Norton's Department of Student Services will contact the parents of the child to find out if the child needs to be evaluated. Free testing is available to families to determine whether or not a special need exists. Evaluation Team Reports (ETR) are coordinated by licensed School Psychologists and licensed Speech Language Pathologists (SLP). Evaluations follow the format set forth by the Ohio Department of Education, Office for Exceptional Children. These educational assessments are designed to assess the child’s current levels of performance in order to determine whether the child has a disability (as outlined above) which requires specialized instruction. If a need is identified, the child can begin receiving the appropriate special education and related services. A full continuum of programs and services are available to students with disabilities who attend the Norton City Schools. Children receive special education and related services in the school that houses their current grade-level unless the child’s needs can not be successfully and appropriately met in that school. In that situation the district reserves the right to provide services in another building in the district. Additionally, some programs are available through cooperative placements with neighboring school districts. All programs and services that are required to provide the child with a free and appropriate public education (FAPE) are provided at no cost to the family through an Individualized Education Program (IEP) specifically designed to meet the individual child's unique needs. The sooner we know about the unique and specialized needs of children, the better it goes for every child. If you know a child who may have special needs, help is available. Contact the following:
Norton City Schools
Department of Student Services
4128 Cleveland-Massillon Road, Norton, Ohio 44203
Phone (330) 706-2733
Click here to access the Child Find brochure for Norton City Schools.
Common Misconceptions and Additional Information
Medical or mental health diagnosis does not guarantee an educational evaluation or special education services.
Failure, low grades, lack of performance or behavioral concerns do not automatically indicate a suspected disability. Many factors contribute to a student’s performance.
Your student’s educational team reviews all available information to determine if additional steps are needed in the school setting.

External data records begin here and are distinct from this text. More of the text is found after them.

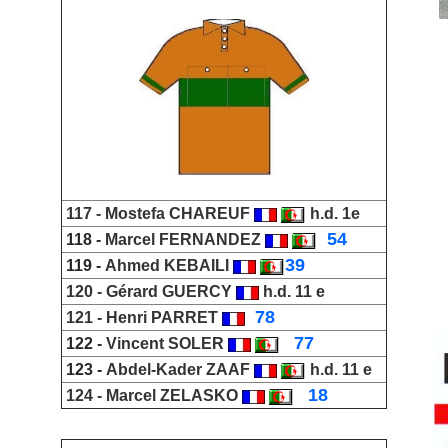
117 -
Mostefa CHAREUF
h.d. 1e
_
54
118 -
Marcel FERNANDEZ
39
119 -
Ahmed KEBAILI
120 -
Gérard GUERCY
h.d. 11 e
_
78
121 -
Henri PARRET
_
77
122 -
Vincent SOLER
123 -
Abdel-Kader ZAAF
h.d. 11 e
_
18
124 -
Marcel ZELASKO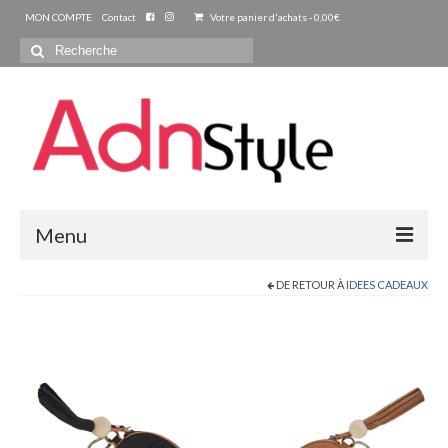
MON COMPTE
Contact
Votre panier d'achats
-
0,00
€
Rechercher
:
Menu
DE RETOUR À
IDEES CADEAUX
ACCUEIL
PRET A PORTER
FEMMES
Blouse – Chemise – Tunique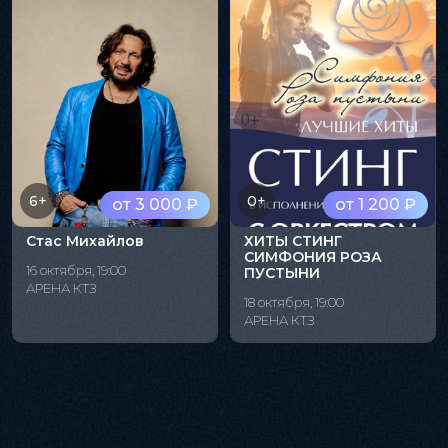
6+
0+
от 3 000 ₽
от 1 200 ₽
Стас Михайлов
ХИТЫ СТИНГ
СИМФОНИЯ РОЗА
16 октября, 19:00
ПУСТЫНИ
АРЕНА КТЗ
18 октября, 19:00
АРЕНА КТЗ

In order for school districts to suspect a disability, a child’s educational functioning and performance must be adversely impacted.
A medical diagnosis does not automatically make a child eligible for special education services, nor does it automatically warrant an evaluation for special education services.
The Ohio Department of Education (ODE) requires that all students receive documented interventions for academic or behavioral needs through a Response to Intervention (RtI) process. Data generated from interventions are considered by the team to determine if an educational disability is suspected.
When an educational disability is suspected, the parent/legal guardian is the only person who is able to give written consent to begin an evaluation.
A School Team May Suspect an Educational Disability when:
A student is not progressing with social emotional or behavioral support/intervention.
A student’s health is adversely impacting their educational performance.
A student is not making academic progress despite being provided intensive research based interventions.